Orphanage childrenOver the ensuing years, we became involved with around fifteen different orphanages, and found that this was not the norm. Often children were hungry, and their clothing was not adequate. Buildings were in various states of disrepair, some of them being downright dangerous. Usually this was not the fault of the director. Sometimes it was the fault of local authorities, who did not provide adequately for the orphanage, even though it was part of their responsibility to do so. Sometimes it was just the distance of the orphanage from a city. ‘Out of sight, out of mind’ was often the cause of the plight of the children.

Sometimes it was the fault of staff, who stole from the children and the establishment. We knew a young lady who worked in the kitchen of an orphanage. She described for us the coat the head of the kitchen had made for herself. It was a wide ‘swing’ coat, with lots of plastic-lined pockets sewn into the lining. In these pockets she carried home meat and vegetables, stolen from the kitchen. How tempting to ‘dob her in’; but that would have meant our friend would have lost her job, leaving her with no chance of replacement or advancement. Life is not always black and white is it? Often we found grey areas, where there seemed to be no right course of action.

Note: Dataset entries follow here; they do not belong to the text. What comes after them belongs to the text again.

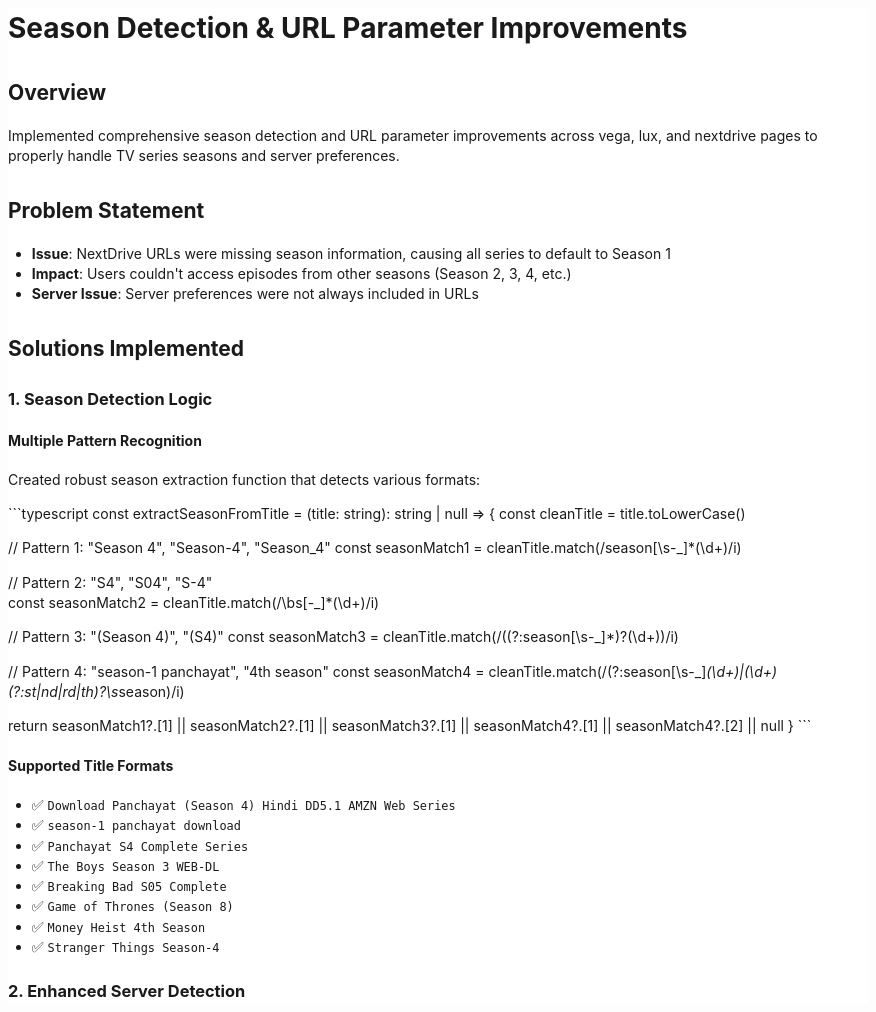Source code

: # Season Detection & URL Parameter Improvements

## Overview
Implemented comprehensive season detection and URL parameter improvements across vega, lux, and nextdrive pages to properly handle TV series seasons and server preferences.

## Problem Statement
- **Issue**: NextDrive URLs were missing season information, causing all series to default to Season 1
- **Impact**: Users couldn't access episodes from other seasons (Season 2, 3, 4, etc.)
- **Server Issue**: Server preferences were not always included in URLs

## Solutions Implemented

### 1. Season Detection Logic

#### **Multiple Pattern Recognition**
Created robust season extraction function that detects various formats:

\`\`\`typescript
const extractSeasonFromTitle = (title: string): string | null => {
  const cleanTitle = title.toLowerCase()
  
  // Pattern 1: "Season 4", "Season-4", "Season_4"
  const seasonMatch1 = cleanTitle.match(/season[\s\-_]*(\d+)/i)
  
  // Pattern 2: "S4", "S04", "S-4"  
  const seasonMatch2 = cleanTitle.match(/\bs[\-_]*(\d+)/i)
  
  // Pattern 3: "(Season 4)", "(S4)"
  const seasonMatch3 = cleanTitle.match(/\((?:season[\s\-_]*)?(\d+)\)/i)
  
  // Pattern 4: "season-1 panchayat", "4th season"
  const seasonMatch4 = cleanTitle.match(/(?:season[\s\-_]*(\d+)|(\d+)(?:st|nd|rd|th)?\s*season)/i)
  
  return seasonMatch1?.[1] || seasonMatch2?.[1] || seasonMatch3?.[1] || seasonMatch4?.[1] || seasonMatch4?.[2] || null
}
\`\`\`

#### **Supported Title Formats**
- ✅ `Download Panchayat (Season 4) Hindi DD5.1 AMZN Web Series`
- ✅ `season-1 panchayat download`
- ✅ `Panchayat S4 Complete Series`
- ✅ `The Boys Season 3 WEB-DL`
- ✅ `Breaking Bad S05 Complete`
- ✅ `Game of Thrones (Season 8)`
- ✅ `Money Heist 4th Season`
- ✅ `Stranger Things Season-4`

### 2. Enhanced Server Detection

Our first visit did not include visiting with the children, although we were taken into their classrooms to watch classes in progress. But, it whetted our appetite to become involved in the lives of these children, who, through no fault of their own, had either been abandoned by one or both of their parents, or by their extended family. Most children living in orphanages are not technically ‘orphans.’ Often they are children who have been removed from their parents’ care because of abuse or alcoholism. In Australia those children would be placed in foster families. In communist countries, they are placed in orphanages. Seldom is a child placed in an orphanage because both of the parents are deceased.

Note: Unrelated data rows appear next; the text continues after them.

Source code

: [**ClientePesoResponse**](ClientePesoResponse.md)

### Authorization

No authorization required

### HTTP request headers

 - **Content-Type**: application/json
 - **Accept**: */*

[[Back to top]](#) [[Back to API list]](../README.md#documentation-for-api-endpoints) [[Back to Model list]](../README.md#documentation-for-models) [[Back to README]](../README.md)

On our next visit we met one family of children who had lost their mother in a car accident. Their father had cared for them for some years, but eventually he remarried, and his new wife did not want the children. We were there the day they arrived, and witnessed the trauma of children abandoned by a parent, left to the care of the State. They did not realise, but if they did have to live in an orphanage, they were at least in the best one we ever saw. We watched Lena, the director, care for them in an extraordinarily tender manner.

One of our dreams of being involved in an orphanage was to be able to spend a week with the children during the winter school holidays, running a ‘camp’ for them. This was not a plan to share on our first visit, but we began to work to win the trust of the director. Friends in Australia began to work to help us. A group of ladies collected clothing and toys suitable for the children we were getting to know. Every few months, suitcases and cartons of clothing began arriving at our apartment. I did not know that this was illegal, so happily shared with anyone who would listen, what we were doing to help orphans. The boxes grew in size, until even bicycles were arriving in the post office van. What a challenge to fit them all into our apartment, and then to transport them in our little VW Golf to the orphanage. Often we hired a van to help us carry the goodies out of town.

We were beginning to build relationships with individual children who were always happy to see our car arriving. Sergei always seemed to be waiting near the front door, even when he should have been in class. Orla seemed to manage a visit to the toilet just as we were passing by. Katya seemed to bring messages to the director from her teacher whenever we were in the office. Rita’s smile always brightened our visits. Aloysha and Vladik seemed to have lost their hearts to my interpreter. We talked with friends in Australia who wanted to join a team to work in the orphanage during the school break, and decided it was the Lord’s time for us to take the next step – to ask for permission to run a camp.